> **RECORDS**:
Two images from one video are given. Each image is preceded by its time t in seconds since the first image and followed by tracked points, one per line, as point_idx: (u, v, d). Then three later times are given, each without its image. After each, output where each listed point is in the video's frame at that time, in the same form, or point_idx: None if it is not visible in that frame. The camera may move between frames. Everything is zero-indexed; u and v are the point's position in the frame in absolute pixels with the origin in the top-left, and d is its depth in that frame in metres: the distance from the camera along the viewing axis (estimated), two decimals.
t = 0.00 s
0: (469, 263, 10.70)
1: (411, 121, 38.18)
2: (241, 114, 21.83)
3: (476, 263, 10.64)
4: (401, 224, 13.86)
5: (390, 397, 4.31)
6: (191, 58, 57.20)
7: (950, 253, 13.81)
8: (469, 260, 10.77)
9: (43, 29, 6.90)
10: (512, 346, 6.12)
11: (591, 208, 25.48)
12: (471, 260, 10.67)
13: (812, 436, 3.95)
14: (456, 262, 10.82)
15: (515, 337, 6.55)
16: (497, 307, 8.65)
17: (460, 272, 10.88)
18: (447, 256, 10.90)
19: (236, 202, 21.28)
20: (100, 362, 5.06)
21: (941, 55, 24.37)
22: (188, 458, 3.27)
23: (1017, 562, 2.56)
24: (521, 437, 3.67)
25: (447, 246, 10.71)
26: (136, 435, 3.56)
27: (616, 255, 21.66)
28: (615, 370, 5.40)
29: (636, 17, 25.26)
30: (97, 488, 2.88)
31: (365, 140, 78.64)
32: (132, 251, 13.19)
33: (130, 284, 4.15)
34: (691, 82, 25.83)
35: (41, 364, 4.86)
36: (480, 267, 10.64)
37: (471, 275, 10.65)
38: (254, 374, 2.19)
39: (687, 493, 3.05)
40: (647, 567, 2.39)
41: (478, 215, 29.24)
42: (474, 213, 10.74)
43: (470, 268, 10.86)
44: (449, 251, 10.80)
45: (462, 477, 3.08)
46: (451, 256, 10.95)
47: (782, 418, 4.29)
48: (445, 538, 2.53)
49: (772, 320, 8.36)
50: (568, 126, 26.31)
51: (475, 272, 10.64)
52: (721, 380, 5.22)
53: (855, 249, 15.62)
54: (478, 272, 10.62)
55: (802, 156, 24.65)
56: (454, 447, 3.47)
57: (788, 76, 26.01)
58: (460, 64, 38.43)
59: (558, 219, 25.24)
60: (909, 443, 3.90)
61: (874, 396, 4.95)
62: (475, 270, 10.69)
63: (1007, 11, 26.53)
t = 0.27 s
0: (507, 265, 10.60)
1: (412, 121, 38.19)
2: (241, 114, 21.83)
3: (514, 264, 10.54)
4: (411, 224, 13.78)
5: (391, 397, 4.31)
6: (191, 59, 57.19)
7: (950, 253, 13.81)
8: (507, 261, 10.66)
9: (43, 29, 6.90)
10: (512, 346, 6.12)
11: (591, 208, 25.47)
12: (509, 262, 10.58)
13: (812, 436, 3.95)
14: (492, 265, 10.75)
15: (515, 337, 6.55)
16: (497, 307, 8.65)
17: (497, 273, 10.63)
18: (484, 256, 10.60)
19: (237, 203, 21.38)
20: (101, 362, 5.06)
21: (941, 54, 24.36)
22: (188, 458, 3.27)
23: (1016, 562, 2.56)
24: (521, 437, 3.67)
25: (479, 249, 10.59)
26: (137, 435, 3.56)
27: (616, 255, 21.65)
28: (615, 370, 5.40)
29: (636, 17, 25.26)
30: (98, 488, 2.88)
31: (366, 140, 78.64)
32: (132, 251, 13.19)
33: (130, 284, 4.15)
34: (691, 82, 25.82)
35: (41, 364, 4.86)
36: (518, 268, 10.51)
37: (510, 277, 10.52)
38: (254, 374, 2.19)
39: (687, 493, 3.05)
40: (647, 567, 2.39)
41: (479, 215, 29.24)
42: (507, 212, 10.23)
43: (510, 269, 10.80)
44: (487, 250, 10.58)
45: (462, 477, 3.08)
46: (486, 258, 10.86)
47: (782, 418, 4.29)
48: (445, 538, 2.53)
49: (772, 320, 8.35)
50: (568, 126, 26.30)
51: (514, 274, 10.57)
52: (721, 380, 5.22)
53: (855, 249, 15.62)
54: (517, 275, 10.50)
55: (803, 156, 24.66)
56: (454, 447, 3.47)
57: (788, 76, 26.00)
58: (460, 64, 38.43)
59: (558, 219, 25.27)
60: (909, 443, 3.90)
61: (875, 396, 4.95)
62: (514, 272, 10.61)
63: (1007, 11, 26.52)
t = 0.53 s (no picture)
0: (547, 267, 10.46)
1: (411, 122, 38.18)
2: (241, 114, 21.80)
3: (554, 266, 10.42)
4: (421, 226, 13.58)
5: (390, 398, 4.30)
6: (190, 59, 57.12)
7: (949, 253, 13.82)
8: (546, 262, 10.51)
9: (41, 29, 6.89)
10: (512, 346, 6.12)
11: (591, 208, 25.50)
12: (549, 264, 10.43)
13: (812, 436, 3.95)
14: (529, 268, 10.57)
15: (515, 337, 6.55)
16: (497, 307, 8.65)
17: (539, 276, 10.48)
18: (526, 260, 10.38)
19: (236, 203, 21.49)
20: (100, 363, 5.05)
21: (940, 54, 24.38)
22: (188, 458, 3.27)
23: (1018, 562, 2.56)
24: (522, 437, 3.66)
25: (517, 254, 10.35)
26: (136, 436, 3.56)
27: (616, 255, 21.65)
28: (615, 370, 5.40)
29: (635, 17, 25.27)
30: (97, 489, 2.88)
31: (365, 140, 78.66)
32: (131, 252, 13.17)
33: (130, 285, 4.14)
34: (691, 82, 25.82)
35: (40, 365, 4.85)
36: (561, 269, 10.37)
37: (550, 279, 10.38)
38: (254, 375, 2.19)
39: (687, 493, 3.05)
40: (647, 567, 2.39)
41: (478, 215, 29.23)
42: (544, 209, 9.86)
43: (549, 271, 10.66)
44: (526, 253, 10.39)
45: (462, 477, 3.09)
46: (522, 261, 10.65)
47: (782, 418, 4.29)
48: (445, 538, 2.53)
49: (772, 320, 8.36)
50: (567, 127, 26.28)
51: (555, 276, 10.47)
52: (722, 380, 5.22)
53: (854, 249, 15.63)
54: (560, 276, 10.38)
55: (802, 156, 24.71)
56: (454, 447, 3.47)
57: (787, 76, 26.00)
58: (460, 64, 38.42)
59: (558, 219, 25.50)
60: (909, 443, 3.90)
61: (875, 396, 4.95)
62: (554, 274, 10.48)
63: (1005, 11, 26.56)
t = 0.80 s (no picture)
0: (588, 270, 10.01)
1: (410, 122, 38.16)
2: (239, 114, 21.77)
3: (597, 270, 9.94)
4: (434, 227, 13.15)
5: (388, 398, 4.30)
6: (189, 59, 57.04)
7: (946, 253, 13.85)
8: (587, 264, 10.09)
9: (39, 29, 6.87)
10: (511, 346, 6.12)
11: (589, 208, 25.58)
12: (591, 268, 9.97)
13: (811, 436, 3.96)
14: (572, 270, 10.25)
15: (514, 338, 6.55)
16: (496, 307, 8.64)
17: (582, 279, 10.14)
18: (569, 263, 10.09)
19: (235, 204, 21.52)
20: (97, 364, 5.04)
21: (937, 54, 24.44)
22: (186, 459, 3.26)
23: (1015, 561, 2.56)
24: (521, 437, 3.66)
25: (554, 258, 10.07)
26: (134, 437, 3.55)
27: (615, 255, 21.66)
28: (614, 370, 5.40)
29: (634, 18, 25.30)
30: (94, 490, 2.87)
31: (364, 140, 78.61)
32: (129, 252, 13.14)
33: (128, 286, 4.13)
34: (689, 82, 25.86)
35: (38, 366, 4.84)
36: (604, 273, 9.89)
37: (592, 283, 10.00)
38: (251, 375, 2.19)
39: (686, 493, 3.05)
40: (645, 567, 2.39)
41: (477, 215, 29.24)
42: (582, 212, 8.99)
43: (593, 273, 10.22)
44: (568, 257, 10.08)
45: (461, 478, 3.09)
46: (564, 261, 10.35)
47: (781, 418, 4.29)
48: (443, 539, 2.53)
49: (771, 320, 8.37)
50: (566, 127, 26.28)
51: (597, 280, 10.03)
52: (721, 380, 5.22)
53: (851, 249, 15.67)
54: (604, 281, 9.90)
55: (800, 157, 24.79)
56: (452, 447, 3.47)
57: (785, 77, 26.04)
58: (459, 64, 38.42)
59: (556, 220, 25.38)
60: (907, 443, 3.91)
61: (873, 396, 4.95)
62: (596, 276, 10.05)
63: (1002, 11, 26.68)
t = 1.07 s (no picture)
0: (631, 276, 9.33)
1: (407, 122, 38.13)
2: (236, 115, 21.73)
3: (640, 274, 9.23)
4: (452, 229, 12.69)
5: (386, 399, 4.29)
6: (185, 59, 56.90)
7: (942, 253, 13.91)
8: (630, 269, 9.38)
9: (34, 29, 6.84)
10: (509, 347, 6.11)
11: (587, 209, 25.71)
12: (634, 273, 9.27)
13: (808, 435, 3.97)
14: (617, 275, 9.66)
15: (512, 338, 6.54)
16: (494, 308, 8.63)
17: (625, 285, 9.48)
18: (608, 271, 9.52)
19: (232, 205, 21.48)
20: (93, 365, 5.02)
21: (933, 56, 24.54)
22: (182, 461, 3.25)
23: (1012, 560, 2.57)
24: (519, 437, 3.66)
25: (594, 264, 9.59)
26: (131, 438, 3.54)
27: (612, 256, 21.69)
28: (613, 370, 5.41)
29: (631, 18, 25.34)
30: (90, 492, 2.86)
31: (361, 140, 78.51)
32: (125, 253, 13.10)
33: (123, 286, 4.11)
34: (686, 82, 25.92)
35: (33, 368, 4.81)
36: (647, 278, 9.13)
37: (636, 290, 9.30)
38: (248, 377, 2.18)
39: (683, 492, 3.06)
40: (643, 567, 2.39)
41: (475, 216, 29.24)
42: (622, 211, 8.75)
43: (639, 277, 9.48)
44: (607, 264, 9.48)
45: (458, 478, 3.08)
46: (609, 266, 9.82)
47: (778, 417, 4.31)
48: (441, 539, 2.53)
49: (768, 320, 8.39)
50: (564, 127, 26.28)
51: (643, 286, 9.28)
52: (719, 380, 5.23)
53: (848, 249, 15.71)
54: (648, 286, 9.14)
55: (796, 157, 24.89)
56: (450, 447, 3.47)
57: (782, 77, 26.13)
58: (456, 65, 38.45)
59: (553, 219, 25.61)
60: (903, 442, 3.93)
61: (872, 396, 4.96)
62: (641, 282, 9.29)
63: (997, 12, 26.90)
--
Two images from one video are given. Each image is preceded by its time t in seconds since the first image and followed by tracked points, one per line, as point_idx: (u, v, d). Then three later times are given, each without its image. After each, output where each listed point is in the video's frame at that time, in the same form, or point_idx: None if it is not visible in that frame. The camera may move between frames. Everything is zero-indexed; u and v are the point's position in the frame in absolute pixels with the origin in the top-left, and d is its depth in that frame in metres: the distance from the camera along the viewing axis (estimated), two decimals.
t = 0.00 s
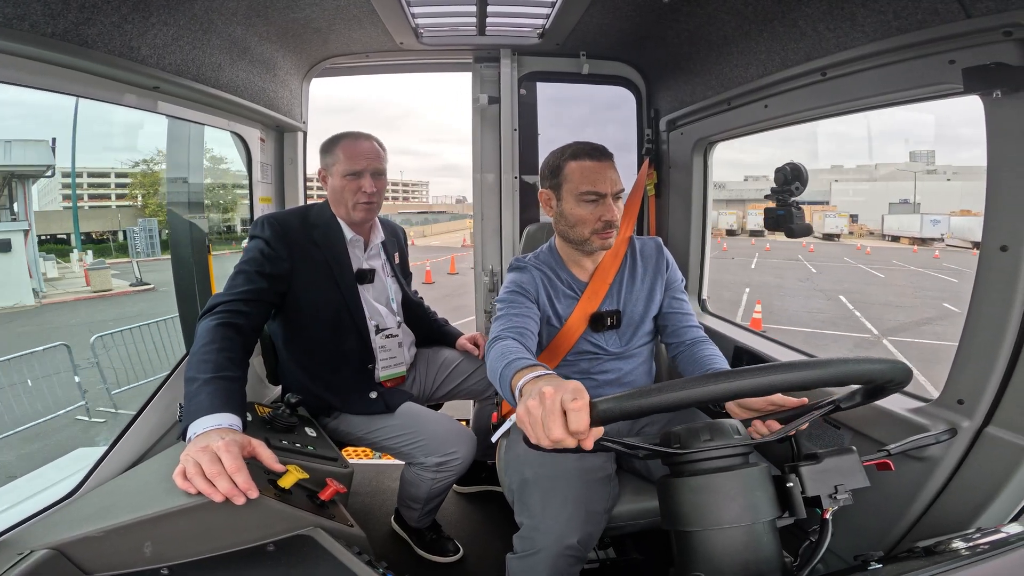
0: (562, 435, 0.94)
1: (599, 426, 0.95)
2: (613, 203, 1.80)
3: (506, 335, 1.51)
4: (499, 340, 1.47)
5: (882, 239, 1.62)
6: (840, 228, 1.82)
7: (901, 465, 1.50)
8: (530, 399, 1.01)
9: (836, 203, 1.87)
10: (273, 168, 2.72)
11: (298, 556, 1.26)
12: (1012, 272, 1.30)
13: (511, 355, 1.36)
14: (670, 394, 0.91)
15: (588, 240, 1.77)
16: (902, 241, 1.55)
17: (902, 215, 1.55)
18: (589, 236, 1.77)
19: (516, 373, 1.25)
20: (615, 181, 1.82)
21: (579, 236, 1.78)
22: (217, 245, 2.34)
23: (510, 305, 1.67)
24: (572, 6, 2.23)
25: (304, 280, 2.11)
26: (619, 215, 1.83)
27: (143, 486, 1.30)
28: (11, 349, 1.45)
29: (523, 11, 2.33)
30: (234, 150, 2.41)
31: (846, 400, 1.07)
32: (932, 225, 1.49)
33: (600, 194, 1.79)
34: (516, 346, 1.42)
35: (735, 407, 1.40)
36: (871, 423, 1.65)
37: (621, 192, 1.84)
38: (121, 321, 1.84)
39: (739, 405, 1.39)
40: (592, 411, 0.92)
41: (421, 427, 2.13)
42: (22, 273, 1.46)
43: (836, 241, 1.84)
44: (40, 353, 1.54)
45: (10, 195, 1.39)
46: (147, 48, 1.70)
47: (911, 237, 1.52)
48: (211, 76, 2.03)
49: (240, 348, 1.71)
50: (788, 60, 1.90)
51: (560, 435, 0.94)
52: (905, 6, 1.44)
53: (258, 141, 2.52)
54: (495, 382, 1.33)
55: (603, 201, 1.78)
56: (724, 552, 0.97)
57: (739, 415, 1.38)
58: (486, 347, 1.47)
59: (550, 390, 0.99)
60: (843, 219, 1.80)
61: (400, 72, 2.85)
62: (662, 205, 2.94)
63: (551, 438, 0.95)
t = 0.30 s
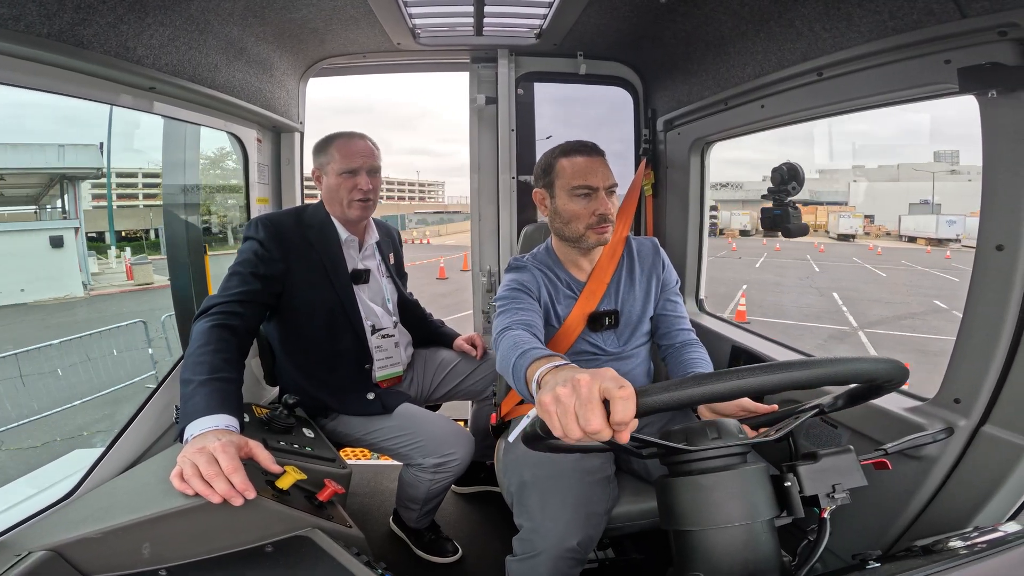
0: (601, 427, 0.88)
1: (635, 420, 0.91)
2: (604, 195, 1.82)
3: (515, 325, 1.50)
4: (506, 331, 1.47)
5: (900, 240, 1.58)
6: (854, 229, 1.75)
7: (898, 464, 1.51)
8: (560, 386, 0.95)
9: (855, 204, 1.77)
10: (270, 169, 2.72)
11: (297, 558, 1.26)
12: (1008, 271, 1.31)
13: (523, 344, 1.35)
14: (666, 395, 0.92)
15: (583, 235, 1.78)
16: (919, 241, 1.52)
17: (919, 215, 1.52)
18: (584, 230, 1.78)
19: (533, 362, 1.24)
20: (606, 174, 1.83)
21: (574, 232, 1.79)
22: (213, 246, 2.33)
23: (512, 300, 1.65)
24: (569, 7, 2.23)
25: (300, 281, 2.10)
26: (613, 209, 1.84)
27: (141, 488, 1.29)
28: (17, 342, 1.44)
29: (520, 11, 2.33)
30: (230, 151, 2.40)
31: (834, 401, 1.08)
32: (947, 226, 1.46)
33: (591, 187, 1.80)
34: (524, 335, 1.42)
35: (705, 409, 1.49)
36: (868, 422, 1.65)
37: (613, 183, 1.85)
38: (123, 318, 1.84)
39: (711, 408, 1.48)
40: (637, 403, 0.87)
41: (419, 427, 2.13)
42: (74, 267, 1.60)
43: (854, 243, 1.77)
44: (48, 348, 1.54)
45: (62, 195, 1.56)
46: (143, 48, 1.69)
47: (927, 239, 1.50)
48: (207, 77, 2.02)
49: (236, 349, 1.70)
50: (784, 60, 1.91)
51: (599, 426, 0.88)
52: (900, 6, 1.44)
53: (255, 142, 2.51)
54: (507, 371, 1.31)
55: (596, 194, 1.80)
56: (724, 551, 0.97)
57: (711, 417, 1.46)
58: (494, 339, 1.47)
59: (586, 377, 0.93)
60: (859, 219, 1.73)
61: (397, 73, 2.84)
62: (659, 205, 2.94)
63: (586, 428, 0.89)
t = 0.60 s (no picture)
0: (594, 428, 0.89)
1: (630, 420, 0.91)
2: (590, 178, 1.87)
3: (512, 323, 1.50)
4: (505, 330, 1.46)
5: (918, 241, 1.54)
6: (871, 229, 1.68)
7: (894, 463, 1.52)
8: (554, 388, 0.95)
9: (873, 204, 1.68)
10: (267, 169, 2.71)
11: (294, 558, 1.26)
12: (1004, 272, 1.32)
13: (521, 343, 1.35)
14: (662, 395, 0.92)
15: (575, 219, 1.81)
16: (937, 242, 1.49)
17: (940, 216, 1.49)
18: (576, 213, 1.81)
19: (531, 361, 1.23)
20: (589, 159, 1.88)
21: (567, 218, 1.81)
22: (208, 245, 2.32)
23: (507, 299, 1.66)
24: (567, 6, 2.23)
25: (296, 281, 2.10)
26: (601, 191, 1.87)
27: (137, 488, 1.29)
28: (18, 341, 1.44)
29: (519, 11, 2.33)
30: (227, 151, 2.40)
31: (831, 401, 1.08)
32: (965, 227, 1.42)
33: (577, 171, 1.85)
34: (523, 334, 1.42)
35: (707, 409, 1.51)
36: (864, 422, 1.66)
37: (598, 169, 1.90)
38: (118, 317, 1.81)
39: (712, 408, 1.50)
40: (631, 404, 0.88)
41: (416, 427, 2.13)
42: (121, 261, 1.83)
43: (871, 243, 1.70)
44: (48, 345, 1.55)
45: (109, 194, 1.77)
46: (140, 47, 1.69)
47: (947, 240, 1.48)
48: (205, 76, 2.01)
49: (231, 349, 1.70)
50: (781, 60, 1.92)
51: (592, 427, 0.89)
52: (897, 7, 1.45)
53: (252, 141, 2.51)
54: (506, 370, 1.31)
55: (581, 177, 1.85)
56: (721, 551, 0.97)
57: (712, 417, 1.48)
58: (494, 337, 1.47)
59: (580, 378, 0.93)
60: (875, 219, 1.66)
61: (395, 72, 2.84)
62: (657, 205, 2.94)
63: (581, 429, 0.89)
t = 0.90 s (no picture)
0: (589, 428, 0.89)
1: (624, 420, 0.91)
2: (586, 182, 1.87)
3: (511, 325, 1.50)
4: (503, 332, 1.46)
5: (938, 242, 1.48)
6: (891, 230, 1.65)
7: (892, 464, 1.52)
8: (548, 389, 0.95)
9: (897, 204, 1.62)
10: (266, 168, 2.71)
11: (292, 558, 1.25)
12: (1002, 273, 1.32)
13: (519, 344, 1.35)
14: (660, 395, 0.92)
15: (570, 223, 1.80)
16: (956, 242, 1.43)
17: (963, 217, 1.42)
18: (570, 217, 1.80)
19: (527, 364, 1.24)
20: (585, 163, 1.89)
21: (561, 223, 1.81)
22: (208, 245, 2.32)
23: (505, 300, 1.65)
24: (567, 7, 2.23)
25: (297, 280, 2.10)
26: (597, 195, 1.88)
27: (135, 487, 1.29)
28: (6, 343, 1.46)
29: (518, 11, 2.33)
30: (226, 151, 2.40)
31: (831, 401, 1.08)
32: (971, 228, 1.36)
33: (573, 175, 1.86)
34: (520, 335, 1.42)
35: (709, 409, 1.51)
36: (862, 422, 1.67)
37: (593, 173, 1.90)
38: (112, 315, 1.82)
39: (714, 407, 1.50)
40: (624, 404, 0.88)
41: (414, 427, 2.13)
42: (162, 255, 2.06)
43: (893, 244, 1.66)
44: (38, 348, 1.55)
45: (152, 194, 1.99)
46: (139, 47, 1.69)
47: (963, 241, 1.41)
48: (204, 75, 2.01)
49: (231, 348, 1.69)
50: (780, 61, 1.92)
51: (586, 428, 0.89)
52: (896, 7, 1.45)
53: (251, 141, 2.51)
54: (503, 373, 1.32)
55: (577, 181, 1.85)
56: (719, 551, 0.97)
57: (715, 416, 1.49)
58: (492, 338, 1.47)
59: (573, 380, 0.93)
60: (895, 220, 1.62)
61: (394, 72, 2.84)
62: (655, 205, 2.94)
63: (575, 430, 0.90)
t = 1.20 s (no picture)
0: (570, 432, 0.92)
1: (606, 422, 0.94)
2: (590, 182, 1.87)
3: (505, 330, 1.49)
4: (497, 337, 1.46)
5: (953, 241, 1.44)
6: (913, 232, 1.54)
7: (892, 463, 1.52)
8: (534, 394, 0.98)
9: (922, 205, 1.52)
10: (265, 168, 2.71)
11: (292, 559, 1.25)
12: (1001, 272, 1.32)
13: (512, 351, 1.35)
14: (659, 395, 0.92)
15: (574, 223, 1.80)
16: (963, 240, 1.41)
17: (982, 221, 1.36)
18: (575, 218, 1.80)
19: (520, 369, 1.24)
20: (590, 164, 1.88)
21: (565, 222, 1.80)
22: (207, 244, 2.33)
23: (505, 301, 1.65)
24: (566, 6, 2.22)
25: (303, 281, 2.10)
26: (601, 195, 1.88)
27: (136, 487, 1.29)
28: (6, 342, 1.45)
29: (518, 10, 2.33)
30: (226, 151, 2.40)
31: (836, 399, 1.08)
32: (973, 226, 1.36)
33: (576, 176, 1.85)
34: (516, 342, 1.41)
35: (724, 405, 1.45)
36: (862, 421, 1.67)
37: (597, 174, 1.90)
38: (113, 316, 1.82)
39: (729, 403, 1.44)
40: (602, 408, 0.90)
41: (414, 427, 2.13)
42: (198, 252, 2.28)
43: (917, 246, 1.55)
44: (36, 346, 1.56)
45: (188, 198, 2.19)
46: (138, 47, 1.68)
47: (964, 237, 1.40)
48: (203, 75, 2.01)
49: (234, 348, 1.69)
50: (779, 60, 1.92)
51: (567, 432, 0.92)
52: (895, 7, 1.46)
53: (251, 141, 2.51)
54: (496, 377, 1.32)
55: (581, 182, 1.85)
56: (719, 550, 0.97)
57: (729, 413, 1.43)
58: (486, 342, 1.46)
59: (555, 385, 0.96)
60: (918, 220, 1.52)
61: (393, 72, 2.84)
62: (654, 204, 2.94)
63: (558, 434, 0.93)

> **TASK ITEM**: All lines above between those holding "30: (234, 150, 2.41)" and "40: (592, 411, 0.92)", inclusive, must be set down unchanged, and no other line may be included.

> **PROBLEM SOLUTION**:
30: (234, 150, 2.41)
31: (846, 400, 1.07)
32: (932, 225, 1.49)
33: (600, 194, 1.79)
34: (516, 346, 1.42)
35: (735, 407, 1.40)
36: (871, 423, 1.65)
37: (621, 192, 1.84)
38: (121, 321, 1.84)
39: (739, 405, 1.39)
40: (592, 411, 0.92)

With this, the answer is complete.